Doch wie nachhaltig die Autonomie attackiert werden kann, liegt auch an ihrer theoretisch wichtigsten Verteidigerin: der Südtiroler Volkspartei (SVP). Theoretisch deshalb, weil sich die SVP in den vergangenen Jahren nicht unbedingt als konsequente Minderheitenpartei und Beschützerin der Autonomie hervorgetan hat.

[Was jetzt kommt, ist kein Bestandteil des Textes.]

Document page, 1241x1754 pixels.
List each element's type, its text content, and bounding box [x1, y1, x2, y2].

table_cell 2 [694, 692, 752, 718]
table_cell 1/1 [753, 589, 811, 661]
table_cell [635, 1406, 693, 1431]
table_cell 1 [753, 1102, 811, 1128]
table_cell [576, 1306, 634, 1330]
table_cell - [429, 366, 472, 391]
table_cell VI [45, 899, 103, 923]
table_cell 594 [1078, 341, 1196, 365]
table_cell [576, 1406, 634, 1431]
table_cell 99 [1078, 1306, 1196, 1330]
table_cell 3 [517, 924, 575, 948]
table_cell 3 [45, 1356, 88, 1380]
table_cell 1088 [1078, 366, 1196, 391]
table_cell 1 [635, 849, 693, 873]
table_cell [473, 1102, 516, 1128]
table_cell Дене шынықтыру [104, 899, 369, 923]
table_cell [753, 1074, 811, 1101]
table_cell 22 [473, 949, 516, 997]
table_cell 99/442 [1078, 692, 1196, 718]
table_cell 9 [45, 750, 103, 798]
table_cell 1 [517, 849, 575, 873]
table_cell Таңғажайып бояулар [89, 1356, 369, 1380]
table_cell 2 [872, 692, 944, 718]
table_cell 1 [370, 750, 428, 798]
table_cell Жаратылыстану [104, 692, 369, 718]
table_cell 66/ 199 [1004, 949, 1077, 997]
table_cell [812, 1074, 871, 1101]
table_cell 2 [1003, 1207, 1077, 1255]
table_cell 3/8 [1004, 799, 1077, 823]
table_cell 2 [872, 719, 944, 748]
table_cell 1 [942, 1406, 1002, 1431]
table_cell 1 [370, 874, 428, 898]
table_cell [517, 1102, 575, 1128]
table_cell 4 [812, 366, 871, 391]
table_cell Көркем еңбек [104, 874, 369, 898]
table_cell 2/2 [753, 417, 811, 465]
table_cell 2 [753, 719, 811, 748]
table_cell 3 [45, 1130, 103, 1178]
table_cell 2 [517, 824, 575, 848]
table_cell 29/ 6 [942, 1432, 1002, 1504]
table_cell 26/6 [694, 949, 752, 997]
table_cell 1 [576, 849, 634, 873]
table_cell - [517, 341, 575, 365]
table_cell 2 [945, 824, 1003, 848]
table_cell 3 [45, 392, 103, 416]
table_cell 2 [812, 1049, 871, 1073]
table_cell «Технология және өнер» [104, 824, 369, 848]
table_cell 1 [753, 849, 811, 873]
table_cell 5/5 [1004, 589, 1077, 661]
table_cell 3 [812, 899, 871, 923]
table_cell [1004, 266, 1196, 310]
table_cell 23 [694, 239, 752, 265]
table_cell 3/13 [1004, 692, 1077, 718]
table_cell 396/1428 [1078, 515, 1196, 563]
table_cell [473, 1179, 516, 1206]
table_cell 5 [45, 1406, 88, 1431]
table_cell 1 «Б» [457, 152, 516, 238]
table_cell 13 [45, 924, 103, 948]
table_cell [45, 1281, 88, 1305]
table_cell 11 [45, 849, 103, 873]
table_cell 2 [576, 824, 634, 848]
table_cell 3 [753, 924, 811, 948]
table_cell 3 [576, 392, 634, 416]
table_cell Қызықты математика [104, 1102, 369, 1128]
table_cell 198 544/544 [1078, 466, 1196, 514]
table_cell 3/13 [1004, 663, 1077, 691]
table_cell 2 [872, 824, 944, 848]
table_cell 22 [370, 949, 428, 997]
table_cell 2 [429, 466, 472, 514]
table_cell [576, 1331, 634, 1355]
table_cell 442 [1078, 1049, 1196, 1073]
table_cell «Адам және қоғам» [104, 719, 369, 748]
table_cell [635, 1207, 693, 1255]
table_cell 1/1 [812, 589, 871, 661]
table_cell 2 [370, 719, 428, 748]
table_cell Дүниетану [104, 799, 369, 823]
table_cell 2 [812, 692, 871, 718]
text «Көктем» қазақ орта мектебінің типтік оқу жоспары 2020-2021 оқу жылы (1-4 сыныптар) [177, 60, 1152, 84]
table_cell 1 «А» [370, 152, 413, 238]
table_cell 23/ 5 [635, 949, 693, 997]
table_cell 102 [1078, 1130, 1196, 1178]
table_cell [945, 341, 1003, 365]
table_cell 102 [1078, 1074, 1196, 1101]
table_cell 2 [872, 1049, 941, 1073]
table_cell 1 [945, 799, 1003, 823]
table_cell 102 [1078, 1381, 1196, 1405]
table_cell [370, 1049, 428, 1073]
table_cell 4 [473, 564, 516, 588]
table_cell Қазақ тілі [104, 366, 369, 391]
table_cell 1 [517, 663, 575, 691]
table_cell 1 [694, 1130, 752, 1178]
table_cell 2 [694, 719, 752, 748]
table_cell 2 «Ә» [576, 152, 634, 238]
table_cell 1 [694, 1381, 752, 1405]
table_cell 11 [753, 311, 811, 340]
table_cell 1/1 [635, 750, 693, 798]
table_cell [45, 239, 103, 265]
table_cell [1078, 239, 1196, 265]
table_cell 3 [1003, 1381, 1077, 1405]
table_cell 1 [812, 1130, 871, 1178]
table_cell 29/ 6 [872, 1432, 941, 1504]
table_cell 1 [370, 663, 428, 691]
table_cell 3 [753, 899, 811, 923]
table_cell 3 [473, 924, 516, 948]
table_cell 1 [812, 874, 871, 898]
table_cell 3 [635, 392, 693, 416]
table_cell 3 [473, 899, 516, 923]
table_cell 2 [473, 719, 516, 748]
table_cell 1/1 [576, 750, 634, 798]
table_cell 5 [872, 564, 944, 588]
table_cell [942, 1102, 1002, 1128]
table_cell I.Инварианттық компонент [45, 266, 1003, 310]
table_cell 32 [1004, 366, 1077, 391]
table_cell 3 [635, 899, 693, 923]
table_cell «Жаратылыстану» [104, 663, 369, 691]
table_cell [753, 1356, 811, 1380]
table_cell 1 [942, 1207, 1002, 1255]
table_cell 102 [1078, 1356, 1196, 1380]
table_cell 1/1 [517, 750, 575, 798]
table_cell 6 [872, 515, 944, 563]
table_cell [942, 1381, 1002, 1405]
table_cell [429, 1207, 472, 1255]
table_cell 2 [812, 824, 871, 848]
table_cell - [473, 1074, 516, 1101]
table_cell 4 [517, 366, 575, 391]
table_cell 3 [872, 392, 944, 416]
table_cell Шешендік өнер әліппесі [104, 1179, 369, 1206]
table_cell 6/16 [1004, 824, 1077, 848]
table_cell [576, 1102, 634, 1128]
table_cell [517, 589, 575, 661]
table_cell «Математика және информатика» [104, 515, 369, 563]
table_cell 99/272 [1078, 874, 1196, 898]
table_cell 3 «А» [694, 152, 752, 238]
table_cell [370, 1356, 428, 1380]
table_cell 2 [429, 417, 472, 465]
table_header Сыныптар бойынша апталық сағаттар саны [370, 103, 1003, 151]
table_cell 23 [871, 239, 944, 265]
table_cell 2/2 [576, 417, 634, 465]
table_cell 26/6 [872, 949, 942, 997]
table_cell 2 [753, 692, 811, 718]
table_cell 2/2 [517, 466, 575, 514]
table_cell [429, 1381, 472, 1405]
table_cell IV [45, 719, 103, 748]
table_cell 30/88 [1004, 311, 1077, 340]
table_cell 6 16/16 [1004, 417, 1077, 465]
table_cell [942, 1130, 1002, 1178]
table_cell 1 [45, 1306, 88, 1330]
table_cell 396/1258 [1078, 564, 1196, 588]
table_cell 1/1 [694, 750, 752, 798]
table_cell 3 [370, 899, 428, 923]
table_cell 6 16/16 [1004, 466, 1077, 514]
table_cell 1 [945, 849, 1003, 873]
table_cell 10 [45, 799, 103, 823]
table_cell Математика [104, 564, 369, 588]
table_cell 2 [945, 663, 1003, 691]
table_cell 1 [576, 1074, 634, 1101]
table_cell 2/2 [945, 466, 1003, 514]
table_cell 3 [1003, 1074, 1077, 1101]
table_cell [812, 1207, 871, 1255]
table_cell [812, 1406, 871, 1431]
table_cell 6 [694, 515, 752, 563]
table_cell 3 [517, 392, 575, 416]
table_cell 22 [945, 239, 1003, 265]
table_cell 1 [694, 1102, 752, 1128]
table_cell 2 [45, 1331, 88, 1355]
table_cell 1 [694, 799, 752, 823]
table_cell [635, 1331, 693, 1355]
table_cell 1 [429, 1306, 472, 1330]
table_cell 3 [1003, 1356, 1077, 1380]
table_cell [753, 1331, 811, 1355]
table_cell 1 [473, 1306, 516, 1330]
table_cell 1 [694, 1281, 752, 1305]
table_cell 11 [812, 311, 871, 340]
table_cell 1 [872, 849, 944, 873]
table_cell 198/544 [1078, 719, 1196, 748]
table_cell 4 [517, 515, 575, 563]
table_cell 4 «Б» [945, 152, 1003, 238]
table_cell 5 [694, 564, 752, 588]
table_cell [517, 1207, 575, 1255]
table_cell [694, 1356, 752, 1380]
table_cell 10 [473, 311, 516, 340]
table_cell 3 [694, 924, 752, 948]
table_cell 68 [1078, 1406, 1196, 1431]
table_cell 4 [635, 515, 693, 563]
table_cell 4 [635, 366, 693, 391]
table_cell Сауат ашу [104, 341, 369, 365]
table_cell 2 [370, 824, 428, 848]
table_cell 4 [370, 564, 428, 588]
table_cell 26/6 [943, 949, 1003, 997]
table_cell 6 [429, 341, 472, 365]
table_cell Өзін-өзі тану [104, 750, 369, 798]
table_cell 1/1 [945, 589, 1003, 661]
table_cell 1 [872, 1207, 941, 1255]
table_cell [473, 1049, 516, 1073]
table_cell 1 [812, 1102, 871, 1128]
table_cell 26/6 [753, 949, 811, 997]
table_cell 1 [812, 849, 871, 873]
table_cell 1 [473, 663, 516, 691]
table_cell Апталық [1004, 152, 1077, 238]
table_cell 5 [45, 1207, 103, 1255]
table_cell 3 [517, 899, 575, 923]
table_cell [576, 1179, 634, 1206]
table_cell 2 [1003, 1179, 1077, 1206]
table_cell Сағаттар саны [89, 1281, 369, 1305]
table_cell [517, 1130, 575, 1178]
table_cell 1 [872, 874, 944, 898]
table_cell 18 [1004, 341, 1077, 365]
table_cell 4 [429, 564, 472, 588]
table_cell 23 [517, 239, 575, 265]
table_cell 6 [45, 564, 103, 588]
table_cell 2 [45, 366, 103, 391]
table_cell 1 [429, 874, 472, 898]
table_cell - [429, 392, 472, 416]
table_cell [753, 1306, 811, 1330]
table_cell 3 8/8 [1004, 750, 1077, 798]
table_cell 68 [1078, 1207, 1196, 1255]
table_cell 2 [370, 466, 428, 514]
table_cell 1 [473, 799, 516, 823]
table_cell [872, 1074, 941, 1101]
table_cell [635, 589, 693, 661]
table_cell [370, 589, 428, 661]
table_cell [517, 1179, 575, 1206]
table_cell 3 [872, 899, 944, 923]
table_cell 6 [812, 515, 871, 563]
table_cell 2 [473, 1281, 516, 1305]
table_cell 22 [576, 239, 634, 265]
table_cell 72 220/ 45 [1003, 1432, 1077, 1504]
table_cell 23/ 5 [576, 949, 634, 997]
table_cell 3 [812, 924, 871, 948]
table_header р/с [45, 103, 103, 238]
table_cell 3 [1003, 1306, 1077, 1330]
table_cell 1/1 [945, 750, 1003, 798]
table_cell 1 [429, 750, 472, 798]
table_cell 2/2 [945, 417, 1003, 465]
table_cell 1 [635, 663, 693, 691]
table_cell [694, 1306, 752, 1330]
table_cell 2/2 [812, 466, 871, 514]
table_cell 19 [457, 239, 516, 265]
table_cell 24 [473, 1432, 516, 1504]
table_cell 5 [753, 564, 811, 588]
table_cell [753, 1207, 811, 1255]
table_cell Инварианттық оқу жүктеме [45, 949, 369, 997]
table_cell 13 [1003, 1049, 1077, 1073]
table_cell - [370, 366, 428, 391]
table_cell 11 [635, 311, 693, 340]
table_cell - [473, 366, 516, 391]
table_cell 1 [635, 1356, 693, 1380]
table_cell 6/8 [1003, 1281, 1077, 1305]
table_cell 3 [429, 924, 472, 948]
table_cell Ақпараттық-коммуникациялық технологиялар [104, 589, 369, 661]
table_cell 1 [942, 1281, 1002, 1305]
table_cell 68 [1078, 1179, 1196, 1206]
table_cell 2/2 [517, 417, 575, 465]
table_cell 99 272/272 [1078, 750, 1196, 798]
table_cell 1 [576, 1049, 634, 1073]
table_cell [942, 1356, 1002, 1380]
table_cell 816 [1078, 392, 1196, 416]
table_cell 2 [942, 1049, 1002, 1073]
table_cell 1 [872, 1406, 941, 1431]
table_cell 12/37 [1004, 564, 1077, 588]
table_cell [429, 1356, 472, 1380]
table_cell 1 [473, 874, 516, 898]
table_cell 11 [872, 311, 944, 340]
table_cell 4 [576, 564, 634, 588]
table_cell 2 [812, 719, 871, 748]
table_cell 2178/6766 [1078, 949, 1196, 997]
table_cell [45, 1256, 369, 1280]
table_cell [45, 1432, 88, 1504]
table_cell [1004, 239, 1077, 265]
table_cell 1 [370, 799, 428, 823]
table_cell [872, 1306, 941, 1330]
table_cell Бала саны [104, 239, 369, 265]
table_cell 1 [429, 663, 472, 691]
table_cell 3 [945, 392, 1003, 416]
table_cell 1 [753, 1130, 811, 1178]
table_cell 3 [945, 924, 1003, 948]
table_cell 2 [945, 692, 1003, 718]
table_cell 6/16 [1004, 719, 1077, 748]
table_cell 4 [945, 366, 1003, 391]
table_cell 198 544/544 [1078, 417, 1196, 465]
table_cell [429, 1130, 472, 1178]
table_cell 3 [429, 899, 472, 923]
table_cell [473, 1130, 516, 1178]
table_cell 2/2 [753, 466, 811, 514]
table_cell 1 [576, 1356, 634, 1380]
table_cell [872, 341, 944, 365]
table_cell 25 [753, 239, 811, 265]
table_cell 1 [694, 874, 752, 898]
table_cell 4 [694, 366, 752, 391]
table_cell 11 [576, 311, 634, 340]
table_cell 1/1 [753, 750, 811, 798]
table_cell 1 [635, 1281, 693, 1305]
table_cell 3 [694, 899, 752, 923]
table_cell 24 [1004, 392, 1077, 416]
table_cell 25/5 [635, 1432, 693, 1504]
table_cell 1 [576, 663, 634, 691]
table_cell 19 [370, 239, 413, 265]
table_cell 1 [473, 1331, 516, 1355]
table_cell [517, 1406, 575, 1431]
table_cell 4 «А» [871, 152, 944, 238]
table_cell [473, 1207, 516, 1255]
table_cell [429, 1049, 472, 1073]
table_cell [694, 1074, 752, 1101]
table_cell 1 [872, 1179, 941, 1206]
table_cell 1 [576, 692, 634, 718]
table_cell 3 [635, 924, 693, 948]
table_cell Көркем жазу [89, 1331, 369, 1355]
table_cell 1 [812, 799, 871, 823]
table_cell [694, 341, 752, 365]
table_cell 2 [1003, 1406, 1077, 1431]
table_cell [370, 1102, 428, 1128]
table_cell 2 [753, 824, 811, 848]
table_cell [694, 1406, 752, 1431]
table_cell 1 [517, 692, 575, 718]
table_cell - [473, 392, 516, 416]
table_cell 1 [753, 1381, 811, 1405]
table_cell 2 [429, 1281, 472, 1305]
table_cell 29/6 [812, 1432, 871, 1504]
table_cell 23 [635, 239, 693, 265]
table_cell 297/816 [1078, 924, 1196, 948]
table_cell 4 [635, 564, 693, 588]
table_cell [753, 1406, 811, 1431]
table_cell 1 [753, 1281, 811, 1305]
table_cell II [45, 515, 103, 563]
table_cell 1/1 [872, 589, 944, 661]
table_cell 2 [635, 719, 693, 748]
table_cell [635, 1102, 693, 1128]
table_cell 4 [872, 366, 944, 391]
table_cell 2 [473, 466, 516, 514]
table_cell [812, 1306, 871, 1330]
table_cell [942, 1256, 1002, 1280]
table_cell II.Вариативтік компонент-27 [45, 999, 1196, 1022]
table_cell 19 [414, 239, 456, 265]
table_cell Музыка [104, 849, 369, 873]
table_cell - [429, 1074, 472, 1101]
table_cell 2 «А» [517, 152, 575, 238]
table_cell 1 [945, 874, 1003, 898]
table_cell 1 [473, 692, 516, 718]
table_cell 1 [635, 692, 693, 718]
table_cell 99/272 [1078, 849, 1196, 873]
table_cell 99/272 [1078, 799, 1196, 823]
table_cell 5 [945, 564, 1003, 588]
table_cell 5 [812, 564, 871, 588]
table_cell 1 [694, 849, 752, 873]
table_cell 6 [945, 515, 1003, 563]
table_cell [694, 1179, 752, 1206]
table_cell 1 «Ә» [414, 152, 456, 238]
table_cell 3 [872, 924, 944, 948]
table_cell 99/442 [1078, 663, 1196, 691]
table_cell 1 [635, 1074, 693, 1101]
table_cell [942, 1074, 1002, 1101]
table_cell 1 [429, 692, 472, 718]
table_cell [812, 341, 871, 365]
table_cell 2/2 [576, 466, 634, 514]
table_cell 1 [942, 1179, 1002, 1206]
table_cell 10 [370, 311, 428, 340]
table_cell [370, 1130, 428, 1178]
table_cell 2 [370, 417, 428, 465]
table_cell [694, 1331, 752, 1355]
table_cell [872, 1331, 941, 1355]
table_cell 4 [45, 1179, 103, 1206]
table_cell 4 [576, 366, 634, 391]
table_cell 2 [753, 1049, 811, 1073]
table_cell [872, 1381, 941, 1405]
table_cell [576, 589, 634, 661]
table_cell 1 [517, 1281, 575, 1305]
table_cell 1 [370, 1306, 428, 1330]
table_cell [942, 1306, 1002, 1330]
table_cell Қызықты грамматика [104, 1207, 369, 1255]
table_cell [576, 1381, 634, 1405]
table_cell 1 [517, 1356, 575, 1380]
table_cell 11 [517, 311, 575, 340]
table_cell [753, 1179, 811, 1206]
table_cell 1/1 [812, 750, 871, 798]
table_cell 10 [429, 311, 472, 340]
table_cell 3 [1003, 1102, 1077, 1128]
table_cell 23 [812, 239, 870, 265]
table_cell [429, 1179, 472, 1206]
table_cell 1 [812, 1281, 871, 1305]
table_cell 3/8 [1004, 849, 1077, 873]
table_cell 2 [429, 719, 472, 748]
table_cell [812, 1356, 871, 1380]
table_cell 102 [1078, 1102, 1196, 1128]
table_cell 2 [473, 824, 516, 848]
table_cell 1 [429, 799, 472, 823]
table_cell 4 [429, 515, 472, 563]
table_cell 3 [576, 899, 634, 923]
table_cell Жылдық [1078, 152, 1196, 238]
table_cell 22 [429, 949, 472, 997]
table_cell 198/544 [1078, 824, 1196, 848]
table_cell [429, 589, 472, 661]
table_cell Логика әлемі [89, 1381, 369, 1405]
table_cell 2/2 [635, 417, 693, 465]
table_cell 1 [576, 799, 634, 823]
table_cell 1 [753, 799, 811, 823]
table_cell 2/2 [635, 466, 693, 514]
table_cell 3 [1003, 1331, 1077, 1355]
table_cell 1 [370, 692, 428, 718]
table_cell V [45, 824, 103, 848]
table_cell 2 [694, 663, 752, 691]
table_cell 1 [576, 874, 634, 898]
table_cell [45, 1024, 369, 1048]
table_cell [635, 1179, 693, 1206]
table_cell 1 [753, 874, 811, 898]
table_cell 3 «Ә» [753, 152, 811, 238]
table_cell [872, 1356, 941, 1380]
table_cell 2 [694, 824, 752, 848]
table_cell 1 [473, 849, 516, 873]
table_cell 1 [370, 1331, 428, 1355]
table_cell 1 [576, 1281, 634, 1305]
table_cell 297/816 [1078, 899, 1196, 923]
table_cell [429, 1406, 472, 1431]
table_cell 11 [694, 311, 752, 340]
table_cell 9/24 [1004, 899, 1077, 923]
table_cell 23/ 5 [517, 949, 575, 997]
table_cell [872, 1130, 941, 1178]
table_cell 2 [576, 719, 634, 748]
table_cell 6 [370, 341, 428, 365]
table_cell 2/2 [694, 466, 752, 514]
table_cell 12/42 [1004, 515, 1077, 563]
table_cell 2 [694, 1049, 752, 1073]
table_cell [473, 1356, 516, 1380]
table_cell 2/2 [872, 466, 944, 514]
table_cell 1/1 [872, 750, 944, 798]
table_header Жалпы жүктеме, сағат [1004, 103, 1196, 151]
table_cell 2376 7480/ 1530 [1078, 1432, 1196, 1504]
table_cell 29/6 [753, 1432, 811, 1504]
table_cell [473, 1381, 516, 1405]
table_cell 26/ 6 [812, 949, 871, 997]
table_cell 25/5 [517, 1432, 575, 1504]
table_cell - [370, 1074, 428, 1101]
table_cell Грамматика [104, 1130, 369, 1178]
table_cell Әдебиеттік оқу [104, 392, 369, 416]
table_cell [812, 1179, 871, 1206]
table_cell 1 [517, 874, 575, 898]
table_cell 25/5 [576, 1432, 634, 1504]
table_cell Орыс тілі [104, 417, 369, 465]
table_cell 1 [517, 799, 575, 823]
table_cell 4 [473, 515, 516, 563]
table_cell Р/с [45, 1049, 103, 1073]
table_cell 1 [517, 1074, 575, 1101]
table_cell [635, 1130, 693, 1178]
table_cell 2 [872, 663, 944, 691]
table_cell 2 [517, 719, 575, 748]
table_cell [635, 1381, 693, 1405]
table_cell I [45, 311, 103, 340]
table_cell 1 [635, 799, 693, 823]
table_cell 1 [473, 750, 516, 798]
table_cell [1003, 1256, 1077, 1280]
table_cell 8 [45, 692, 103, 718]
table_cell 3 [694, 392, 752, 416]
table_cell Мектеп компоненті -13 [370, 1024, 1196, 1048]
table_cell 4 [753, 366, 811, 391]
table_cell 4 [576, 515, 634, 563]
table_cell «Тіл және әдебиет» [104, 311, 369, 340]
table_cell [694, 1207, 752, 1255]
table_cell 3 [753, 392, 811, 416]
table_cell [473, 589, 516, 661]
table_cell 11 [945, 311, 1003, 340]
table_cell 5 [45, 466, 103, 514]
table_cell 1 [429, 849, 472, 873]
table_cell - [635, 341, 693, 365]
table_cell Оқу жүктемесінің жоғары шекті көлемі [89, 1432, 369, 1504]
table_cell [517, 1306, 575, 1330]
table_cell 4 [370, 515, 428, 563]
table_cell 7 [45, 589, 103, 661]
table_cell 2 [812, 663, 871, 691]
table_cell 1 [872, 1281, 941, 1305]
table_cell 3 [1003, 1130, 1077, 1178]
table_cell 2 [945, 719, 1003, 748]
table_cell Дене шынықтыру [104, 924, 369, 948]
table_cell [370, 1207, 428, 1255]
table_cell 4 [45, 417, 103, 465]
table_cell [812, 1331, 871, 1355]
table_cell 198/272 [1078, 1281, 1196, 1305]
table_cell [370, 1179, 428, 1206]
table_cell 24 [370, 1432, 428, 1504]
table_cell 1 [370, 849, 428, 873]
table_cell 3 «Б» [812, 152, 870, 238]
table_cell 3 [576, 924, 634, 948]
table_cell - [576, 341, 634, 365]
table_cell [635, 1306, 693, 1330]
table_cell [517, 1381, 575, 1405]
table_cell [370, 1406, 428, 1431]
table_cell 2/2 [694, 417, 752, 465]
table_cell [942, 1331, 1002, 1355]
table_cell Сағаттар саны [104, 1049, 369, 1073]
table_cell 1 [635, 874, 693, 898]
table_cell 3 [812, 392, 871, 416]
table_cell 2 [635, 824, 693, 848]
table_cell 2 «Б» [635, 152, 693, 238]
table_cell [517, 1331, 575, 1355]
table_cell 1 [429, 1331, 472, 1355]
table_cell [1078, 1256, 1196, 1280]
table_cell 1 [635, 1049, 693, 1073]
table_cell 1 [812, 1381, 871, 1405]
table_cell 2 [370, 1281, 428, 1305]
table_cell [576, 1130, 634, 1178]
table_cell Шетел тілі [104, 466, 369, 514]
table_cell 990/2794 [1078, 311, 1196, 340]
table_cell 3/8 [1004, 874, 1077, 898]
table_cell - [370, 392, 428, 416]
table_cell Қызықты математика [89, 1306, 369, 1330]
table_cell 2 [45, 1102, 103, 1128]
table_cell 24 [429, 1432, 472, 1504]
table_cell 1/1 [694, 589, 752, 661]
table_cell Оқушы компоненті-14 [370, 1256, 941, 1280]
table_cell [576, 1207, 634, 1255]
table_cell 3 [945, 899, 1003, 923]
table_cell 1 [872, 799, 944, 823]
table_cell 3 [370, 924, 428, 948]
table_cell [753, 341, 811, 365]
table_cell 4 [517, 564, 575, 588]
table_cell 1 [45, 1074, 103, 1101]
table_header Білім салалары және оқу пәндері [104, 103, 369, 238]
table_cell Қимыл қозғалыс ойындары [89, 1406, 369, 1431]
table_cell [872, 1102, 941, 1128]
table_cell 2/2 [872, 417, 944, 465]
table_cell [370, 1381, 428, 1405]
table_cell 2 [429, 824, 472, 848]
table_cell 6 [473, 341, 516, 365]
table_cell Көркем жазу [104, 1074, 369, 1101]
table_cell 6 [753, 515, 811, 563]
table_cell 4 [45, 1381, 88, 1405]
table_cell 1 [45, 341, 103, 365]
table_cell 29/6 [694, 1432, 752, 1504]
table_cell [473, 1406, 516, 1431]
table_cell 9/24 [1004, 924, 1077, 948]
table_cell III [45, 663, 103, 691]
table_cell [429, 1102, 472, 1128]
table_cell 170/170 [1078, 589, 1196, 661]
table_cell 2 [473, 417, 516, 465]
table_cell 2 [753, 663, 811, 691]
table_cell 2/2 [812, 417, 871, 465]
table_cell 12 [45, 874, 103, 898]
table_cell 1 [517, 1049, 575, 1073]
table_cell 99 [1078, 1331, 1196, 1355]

Furcht vor dem Faschismus ist zurück
Die SVP errang fünf von sechs Südtiroler Mandaten in beiden Parlamentskammern, ein weiteres eroberte der Partito Democratico in Südtirol. Auf die Funktion der Südtiroler Vertreter in Rom weist der Chef der Südtiroler Freiheitlichen, Andreas Leiter Reber, gegenüber der JF hin: „Die Senatoren und Kammerabgeordneten aus Südtirol sollen blockfrei bleiben und sich nicht von einer wie auch immer gearteten Regierung vereinnahmen lassen, aber auch nicht von ihr distanzieren. Ihre einzige, aber dafür sehr verantwortungsvolle Aufgabe ist die Wahrung und Vertretung der Südtiroler Interessen: Angefangen beim Minderheitenschutz über die Verteidigung der derzeitigen Teil-Autonomie bis hin zum weiteren Ausbau der Selbstverwaltung.“
Wenige Tage vor der Wahl hatte der SVP-Parteivorsitzende Philipp Achammer angekündigt: „Wir werden unsere Autonomie auf Punkt und Beistrich verteidigen!“ Aus SVP-Kreisen ist zu hören, ihre Abgeordneten würden in der neuen Legislaturperiode im Gegensatz zur jüngeren Vergangenheit blockfrei bleiben, sich also keinem Lager anschließen.
Selbst wenn aber die SVP sich ihrer Wurzeln bekennt und die Südtiroler im Falle römischer Attacken zusammenhalten, gilt es zu konstatieren: Südtirol ist eine kleine Provinz mit wenigen hunderttausend Einwohnern, wenn Rom ernst macht, wird es brenzlig. Ohne die Hilfe der nördlichen Nachbarn geht es nicht. Die Furcht vor dem Faschismus in Südtirol ist zurück. Das sei den Patrioten aller Parteien und Länder ins Gewissen geschrieben: Vergeßt Südtirol nicht.